* **WHAT IS REQUIRED**
Rewrite the lines from the one containing "text Straipsnio dalies pakeitimai: [177, 803, 1152, 827]" through the one containing "text 11) informacija", inclusive, with "pakeitimai" changed to "papildymai" and all else kept the same.

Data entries
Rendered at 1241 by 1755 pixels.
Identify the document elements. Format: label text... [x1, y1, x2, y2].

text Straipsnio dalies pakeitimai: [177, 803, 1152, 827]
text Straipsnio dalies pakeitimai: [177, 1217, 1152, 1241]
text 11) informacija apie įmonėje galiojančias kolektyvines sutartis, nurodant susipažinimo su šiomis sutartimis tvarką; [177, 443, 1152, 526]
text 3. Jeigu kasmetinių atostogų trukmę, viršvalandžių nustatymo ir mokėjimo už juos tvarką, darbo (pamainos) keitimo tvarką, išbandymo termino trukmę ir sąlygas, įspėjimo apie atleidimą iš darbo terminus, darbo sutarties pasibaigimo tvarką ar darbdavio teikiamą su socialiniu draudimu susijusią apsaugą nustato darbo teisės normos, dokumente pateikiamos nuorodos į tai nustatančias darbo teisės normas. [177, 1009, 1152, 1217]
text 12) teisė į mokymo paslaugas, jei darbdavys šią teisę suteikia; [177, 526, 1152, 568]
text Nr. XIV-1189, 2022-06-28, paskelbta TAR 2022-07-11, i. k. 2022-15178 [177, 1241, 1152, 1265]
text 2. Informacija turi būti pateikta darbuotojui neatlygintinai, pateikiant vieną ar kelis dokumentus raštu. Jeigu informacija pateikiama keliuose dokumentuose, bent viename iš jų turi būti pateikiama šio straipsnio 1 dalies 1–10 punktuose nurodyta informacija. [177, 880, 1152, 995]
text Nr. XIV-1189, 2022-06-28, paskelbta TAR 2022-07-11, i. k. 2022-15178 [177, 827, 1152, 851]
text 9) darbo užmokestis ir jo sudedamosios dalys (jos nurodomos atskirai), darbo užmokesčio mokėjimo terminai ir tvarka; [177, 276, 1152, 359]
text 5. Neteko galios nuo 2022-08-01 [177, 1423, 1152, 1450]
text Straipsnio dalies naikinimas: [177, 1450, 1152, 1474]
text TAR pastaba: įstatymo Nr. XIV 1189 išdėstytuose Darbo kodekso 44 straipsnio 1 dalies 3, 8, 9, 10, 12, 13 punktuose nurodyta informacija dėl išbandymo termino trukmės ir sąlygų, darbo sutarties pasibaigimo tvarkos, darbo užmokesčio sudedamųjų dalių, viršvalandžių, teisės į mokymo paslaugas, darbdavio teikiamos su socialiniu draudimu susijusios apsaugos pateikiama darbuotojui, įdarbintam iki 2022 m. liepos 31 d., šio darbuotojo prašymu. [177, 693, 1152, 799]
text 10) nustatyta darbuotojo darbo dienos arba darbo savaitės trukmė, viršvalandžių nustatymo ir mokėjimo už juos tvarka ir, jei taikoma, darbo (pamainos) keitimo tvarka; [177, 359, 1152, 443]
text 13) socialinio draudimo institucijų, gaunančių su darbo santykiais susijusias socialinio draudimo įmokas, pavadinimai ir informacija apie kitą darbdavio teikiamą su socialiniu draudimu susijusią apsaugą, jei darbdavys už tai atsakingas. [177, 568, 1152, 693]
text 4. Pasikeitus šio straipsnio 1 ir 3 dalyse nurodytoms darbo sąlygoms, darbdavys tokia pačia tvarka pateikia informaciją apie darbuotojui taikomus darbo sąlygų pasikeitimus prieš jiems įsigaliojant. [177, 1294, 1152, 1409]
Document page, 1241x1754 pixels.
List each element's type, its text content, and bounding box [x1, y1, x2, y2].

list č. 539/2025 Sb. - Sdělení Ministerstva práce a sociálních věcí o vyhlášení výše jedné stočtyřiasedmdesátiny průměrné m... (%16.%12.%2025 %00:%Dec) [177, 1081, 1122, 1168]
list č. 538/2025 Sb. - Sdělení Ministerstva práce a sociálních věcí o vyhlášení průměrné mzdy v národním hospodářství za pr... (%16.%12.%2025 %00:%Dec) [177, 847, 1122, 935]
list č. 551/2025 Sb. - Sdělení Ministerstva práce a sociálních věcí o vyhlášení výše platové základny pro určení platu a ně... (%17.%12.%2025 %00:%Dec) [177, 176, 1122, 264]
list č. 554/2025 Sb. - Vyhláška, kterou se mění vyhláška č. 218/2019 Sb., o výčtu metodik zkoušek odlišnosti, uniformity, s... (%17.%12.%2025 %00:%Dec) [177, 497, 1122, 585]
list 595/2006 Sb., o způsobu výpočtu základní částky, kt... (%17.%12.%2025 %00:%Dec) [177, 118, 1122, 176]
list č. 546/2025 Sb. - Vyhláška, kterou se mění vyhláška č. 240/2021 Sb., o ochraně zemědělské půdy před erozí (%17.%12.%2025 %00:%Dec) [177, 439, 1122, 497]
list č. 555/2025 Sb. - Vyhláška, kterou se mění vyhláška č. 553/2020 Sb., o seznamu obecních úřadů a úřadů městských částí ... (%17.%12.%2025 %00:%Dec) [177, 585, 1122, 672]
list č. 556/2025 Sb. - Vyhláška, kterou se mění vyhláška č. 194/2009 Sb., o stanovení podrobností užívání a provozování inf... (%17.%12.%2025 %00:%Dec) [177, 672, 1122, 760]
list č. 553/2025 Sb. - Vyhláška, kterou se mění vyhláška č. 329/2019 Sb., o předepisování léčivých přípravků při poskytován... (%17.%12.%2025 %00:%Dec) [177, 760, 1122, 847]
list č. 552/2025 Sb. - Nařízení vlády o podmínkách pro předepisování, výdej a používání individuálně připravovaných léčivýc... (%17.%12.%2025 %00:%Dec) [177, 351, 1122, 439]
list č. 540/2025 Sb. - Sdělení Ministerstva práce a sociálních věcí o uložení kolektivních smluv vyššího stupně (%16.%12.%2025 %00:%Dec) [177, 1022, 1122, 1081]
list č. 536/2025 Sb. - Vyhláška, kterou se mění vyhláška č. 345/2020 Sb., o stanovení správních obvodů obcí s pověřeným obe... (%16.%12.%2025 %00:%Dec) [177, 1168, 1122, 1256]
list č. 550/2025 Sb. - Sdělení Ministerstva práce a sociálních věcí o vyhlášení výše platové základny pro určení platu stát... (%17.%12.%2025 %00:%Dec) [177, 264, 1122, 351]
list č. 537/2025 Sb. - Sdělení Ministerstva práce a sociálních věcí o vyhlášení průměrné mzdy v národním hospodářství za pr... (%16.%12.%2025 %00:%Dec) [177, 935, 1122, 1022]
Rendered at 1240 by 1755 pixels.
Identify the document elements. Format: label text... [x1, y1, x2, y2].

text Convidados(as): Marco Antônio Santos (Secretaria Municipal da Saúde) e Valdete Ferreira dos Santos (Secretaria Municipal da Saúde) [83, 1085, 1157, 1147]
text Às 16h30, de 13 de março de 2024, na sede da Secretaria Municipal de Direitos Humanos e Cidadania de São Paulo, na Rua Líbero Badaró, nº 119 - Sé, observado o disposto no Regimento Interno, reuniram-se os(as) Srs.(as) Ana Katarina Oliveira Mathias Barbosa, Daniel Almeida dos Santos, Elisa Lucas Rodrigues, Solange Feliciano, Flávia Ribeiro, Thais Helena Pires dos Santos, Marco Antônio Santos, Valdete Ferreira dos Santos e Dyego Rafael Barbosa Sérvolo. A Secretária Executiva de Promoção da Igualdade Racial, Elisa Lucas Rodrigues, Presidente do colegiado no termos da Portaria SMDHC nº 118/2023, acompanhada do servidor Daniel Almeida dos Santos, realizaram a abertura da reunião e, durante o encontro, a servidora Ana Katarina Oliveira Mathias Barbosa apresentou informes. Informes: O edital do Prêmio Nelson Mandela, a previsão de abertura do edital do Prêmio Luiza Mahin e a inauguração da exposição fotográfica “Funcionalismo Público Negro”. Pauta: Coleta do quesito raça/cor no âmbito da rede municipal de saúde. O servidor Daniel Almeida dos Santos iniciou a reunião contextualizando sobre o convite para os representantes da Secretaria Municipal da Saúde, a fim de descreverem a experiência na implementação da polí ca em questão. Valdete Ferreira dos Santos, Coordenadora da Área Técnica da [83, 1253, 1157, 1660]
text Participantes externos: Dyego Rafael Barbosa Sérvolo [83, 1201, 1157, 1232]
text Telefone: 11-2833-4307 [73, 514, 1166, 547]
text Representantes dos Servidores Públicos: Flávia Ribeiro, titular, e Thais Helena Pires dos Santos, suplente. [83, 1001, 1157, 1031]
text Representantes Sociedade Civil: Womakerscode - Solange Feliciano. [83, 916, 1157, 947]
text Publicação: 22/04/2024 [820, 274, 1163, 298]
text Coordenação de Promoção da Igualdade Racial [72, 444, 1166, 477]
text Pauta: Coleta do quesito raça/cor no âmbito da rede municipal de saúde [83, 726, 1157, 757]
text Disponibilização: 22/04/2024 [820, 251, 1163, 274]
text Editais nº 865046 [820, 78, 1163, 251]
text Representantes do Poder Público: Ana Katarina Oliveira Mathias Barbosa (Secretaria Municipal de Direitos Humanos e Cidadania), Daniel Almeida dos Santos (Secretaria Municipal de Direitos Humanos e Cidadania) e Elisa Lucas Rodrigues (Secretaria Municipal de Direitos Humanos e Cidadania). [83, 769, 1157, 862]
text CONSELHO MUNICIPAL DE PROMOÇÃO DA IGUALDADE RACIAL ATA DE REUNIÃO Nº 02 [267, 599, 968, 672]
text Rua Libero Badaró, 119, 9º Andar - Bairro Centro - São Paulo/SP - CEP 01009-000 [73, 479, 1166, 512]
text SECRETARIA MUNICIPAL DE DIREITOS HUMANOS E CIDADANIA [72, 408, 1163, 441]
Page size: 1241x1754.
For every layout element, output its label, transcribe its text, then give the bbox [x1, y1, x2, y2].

* **PROBLEM SOLUTION**
text Straipsnio dalies papildymai: [177, 803, 1152, 827]
text Straipsnio dalies papildymai: [177, 1217, 1152, 1241]
text 11) informacija apie įmonėje galiojančias kolektyvines sutartis, nurodant susipažinimo su šiomis sutartimis tvarką; [177, 443, 1152, 526]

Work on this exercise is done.